Smith v. Holland and Hart, Inc
MEMORANDUM DECISION. Accordingly, the Court will dismiss this case on the ground that it is frivolous and fails to state a claim on which relief may be granted. See 28 U.S.C. § 1915(e)(2)(B)(i), (ii). Signed by Judge B. Lynn Winmill. (caused to be mailed to non Registered Participants at the addresses listed on the Notice of Electronic Filing (NEF) by (st)
IN THE UNITED STATES DISTRICT COURT
FOR THE DISTRICT OF IDAHO
MATTHEW ALAN SMITH,
Case No. 1:14-CV-343-BLW
HOLLAND AND HART, INC.
The Court is required to screen complaints brought by litigants who seek in forma
pauperis status. See 28 U.S.C. § 1915(e)(2). The Magistrate Judge granted plaintiff’s
application to proceed in forma pauperis, and then referred the case to this Court for
dismissal, finding that it failed to state a claim for relief. See Order (Dkt. No. 8). The
Court is authorized to dismiss “at any time” a complaint that, among other things, is
“frivolous” or “fails to state a claim on which relief may be granted.” See 28 U.S.C. §
During this initial review, courts generally construe pro se pleadings liberally,
giving pro se plaintiffs the benefit of any doubt. See Resnick v. Hayes, 213 F.3d 443, 447
(9th Cir. 2000). Additionally, if amending the complaint would remedy the deficiencies,
plaintiffs should be notified and provided an opportunity to amend. See Jackson v.

CHALLENGE 1: Condense the paragraph of the court decision that begins "The Court is required to screen complaints" into a brief list of its main facts.

Dataset records:
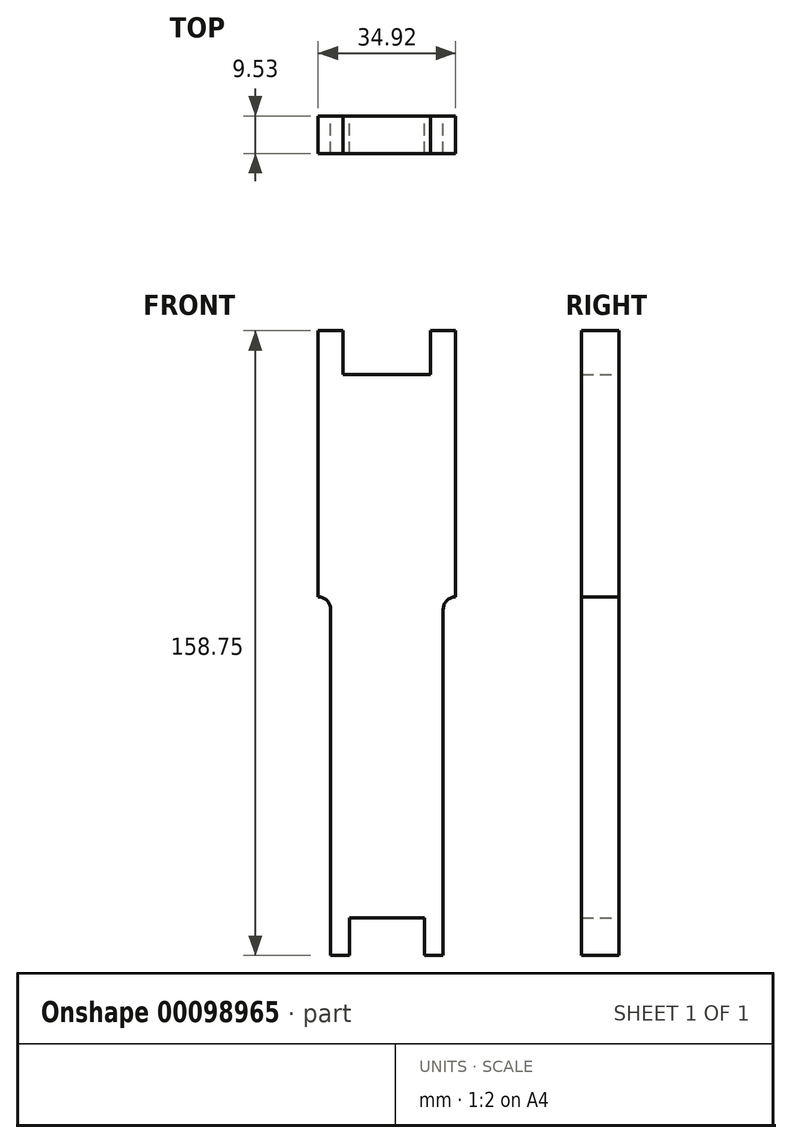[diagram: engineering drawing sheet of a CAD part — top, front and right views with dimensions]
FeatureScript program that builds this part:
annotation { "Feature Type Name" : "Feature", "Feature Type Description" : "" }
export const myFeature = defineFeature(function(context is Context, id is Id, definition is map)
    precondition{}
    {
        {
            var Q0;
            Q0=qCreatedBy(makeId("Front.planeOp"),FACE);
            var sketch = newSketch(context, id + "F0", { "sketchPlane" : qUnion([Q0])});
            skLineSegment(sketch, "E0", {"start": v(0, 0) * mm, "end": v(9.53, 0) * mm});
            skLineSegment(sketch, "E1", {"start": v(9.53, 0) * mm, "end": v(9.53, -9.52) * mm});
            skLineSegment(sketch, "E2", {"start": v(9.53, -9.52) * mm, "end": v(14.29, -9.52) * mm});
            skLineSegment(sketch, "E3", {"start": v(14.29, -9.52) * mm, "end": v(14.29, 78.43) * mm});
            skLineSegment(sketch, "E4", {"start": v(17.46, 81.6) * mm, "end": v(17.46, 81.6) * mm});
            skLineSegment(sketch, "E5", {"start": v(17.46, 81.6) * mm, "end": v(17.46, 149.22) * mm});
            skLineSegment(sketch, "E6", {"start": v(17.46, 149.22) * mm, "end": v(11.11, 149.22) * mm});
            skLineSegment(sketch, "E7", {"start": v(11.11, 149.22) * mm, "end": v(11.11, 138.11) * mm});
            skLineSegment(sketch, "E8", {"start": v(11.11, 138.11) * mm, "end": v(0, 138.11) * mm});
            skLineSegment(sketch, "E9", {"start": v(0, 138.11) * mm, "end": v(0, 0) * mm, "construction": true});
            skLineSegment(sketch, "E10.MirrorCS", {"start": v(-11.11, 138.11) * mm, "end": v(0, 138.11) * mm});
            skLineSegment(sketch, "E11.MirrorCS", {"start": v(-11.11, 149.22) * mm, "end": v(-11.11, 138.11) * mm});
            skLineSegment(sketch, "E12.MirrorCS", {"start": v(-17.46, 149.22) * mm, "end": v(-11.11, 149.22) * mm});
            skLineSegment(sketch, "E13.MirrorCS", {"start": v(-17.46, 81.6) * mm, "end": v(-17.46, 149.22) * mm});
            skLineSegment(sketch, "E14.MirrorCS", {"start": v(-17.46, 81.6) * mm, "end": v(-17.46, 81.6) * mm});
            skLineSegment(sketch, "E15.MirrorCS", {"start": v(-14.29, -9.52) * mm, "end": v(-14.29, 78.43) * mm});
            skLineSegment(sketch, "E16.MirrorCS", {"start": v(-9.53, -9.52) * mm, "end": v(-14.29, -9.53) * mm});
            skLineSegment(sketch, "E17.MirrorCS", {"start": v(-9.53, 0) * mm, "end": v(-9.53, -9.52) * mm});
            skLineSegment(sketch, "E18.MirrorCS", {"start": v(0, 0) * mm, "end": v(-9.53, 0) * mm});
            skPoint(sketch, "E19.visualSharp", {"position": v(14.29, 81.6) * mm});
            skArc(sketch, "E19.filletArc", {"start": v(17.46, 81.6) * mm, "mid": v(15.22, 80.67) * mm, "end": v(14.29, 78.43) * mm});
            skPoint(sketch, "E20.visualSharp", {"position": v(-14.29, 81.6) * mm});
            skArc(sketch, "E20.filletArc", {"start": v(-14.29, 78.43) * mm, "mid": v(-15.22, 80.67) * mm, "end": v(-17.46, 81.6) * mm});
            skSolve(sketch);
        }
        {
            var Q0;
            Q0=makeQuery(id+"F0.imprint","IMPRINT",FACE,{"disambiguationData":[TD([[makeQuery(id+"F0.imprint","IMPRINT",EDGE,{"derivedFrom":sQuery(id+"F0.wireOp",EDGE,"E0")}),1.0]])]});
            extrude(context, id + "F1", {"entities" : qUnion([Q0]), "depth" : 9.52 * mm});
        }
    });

CHALLENGE 2: Reproduce the dataset entries from their beginning through the line that contains "export const myFeature", both ends included, leaving the pictures out of your answer.

COMPLETE ANSWER 1:
- The Court must screen complaints from litigants who seek in forma pauperis status (28 U.S.C. § 1915(e)(2)).
- The Magistrate Judge granted the plaintiff's application to proceed in forma pauperis.
- The Magistrate Judge then referred the case to this Court for dismissal, finding that the complaint failed to state a claim for relief (Dkt. No. 8).
- The Court may dismiss "at any time" a complaint that, among other things, is "frivolous" or "fails to state a claim on which relief may be granted."

COMPLETE ANSWER 2:
[diagram: engineering drawing sheet of a CAD part — top, front and right views with dimensions]
FeatureScript program that builds this part:
annotation { "Feature Type Name" : "Feature", "Feature Type Description" : "" }
export const myFeature = defineFeature(function(context is Context, id is Id, definition is map)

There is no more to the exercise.